## Texte proposé
________________________________________

Pourquoi la loi sur la dissémination de plantes génétiquement modifiées dans l’environnement est amendée ?

FL : La version en vigueur de la loi a été adoptée en 2004 par la coalition Verts-Sociaux démocrates. La nouvelle coalition Sociaux démocrates-Conservateurs, lors de son élection en 2006, a établi comme accord de principe la promotion des biotechnologies. En effet, les conservateurs considèrent la loi existante comme un obstacle au développement des biotechnologies. Mais très tôt, le ministre de l’agriculture, Horst Seehofer, a vu que les changements à opérer n’étaient pas si simples et n’a pas pu prendre toutes les mesures qu’il souhaitait.

En aucun cas, le nouveau projet de loi n’est dû à une demande de la Commission européenne. Il est vrai que la Commission avait demandé des modifications de la loi de 2004, mais ces demandes portaient sur des éléments très mineurs…

Quelles sont les principales modifications introduites par le projet d’amendement à la loi sur les biotechnologies ?

FL : Sur la question des mesures de coexistence tout d’abord : les distances d’isolement sont contenues dans le projet de loi et sont de 150 m avec les champs conventionnels et de 300 m avec les champ bio. La question préalable en terme de coexistence est la suivante : les mesures mises en place doivent-elle permettre d’éviter toute contamination ? Ou doivent-elles seulement permettre d’éviter une contamination supérieure à 0,9 % ?

________________________________________

## Entrées répertoriées

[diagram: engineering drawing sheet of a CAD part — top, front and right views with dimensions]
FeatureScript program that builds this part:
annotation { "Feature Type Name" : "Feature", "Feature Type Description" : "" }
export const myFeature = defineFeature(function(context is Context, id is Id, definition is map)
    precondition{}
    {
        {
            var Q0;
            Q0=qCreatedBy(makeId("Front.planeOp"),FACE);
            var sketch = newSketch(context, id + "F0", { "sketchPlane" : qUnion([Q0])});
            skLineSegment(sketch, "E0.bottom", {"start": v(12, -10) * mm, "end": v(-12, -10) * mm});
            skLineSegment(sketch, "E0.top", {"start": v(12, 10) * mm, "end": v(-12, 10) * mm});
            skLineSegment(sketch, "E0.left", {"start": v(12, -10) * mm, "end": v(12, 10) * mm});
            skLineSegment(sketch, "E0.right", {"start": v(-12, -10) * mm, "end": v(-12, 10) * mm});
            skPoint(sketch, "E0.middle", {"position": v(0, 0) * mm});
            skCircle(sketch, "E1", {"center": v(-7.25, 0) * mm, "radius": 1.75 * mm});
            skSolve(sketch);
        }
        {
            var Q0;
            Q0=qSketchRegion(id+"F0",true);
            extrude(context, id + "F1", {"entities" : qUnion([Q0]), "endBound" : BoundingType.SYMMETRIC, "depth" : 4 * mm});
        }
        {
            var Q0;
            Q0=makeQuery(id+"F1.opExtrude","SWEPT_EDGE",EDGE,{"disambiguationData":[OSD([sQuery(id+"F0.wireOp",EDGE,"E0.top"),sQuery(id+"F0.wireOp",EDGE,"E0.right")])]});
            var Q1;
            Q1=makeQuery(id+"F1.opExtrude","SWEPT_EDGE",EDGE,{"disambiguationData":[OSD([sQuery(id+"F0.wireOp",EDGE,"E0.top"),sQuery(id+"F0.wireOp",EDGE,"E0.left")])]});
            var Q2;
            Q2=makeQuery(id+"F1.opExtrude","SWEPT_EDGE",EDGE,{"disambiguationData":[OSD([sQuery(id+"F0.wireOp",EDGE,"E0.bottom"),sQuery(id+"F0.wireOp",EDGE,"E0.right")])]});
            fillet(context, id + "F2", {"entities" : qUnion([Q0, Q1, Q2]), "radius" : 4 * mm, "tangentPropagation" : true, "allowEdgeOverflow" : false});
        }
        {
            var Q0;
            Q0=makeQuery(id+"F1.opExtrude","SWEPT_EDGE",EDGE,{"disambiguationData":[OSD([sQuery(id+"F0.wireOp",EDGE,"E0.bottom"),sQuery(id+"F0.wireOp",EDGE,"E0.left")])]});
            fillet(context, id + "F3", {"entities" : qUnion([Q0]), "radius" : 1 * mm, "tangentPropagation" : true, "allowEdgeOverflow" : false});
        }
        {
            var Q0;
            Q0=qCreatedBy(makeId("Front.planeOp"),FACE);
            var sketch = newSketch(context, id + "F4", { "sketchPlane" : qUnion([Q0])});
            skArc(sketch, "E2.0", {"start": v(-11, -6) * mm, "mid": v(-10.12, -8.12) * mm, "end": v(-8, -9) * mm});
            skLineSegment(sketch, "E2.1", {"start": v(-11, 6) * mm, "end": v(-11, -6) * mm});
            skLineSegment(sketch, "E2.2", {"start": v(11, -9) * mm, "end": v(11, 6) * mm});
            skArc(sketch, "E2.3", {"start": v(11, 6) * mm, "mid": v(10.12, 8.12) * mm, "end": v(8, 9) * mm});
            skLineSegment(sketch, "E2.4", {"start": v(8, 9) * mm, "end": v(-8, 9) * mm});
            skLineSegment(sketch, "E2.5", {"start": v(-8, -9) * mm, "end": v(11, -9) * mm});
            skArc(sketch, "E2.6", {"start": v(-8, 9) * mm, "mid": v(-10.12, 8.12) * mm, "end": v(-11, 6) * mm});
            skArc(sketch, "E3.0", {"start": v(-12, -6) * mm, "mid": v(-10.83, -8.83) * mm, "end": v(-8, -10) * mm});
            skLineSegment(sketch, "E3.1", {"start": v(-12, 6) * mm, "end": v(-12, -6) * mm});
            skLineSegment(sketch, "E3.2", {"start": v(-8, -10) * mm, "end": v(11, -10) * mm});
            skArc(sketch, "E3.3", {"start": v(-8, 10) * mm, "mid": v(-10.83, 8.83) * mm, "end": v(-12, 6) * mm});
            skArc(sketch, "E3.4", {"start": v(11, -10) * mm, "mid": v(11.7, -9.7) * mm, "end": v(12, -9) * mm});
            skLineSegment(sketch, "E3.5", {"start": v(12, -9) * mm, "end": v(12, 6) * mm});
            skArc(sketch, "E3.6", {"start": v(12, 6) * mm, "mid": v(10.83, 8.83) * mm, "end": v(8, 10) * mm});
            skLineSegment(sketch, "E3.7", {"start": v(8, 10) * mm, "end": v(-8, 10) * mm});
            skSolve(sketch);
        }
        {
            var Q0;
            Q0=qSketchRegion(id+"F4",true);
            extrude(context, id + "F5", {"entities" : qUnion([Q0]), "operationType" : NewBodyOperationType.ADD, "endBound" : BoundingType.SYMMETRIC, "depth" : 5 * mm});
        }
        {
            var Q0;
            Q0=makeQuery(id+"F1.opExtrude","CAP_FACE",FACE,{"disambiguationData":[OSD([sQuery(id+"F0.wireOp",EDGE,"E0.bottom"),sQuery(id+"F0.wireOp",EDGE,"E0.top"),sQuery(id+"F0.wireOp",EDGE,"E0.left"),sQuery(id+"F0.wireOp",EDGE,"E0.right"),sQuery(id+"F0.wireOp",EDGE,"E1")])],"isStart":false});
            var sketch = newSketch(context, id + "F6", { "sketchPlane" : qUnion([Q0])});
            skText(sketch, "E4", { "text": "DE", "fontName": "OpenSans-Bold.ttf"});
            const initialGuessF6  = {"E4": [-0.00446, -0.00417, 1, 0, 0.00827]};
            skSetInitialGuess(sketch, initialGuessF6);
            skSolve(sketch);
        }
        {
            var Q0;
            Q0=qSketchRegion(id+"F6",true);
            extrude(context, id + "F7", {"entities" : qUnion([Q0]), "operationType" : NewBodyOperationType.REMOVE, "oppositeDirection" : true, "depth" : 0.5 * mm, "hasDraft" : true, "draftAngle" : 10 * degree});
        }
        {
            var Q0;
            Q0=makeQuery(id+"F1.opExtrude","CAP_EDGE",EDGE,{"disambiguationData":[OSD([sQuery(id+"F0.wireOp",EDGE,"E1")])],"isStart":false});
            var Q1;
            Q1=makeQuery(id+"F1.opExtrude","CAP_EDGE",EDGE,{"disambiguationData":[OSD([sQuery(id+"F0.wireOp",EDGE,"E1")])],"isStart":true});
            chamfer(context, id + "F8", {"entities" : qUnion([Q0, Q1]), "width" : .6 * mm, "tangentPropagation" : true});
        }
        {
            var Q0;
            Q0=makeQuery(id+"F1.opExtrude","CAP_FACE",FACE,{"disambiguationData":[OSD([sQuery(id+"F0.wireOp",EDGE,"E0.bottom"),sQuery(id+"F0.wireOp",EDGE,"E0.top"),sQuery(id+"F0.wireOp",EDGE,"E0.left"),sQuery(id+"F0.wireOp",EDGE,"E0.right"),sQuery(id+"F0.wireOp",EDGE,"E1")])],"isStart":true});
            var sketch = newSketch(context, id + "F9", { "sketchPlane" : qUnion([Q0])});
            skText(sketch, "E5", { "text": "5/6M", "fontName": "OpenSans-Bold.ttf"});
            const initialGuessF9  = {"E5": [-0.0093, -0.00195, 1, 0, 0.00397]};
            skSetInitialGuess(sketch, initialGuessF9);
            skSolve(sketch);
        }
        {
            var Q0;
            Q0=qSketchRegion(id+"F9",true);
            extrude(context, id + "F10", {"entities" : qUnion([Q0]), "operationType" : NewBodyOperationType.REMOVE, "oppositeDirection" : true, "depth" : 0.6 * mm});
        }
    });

________________________________________

## Travail à faire
1. Citez intégralement, sans rien y modifier, le texte sur l'amendement de la loi relative aux biotechnologies.
2. Imprimez à l'identique les lignes des entrées : commencez à la toute première ligne des entrées et arrêtez-vous après celle qui contient « export const myFeature ».

## Corrigés par exercice
1.
Pourquoi la loi sur la dissémination de plantes génétiquement modifiées dans l’environnement est amendée ?

FL : La version en vigueur de la loi a été adoptée en 2004 par la coalition Verts-Sociaux démocrates. La nouvelle coalition Sociaux démocrates-Conservateurs, lors de son élection en 2006, a établi comme accord de principe la promotion des biotechnologies. En effet, les conservateurs considèrent la loi existante comme un obstacle au développement des biotechnologies. Mais très tôt, le ministre de l’agriculture, Horst Seehofer, a vu que les changements à opérer n’étaient pas si simples et n’a pas pu prendre toutes les mesures qu’il souhaitait.

En aucun cas, le nouveau projet de loi n’est dû à une demande de la Commission européenne. Il est vrai que la Commission avait demandé des modifications de la loi de 2004, mais ces demandes portaient sur des éléments très mineurs…

Quelles sont les principales modifications introduites par le projet d’amendement à la loi sur les biotechnologies ?

FL : Sur la question des mesures de coexistence tout d’abord : les distances d’isolement sont contenues dans le projet de loi et sont de 150 m avec les champs conventionnels et de 300 m avec les champ bio. La question préalable en terme de coexistence est la suivante : les mesures mises en place doivent-elle permettre d’éviter toute contamination ? Ou doivent-elles seulement permettre d’éviter une contamination supérieure à 0,9 % ?

2.
[diagram: engineering drawing sheet of a CAD part — top, front and right views with dimensions]
FeatureScript program that builds this part:
annotation { "Feature Type Name" : "Feature", "Feature Type Description" : "" }
export const myFeature = defineFeature(function(context is Context, id is Id, definition is map)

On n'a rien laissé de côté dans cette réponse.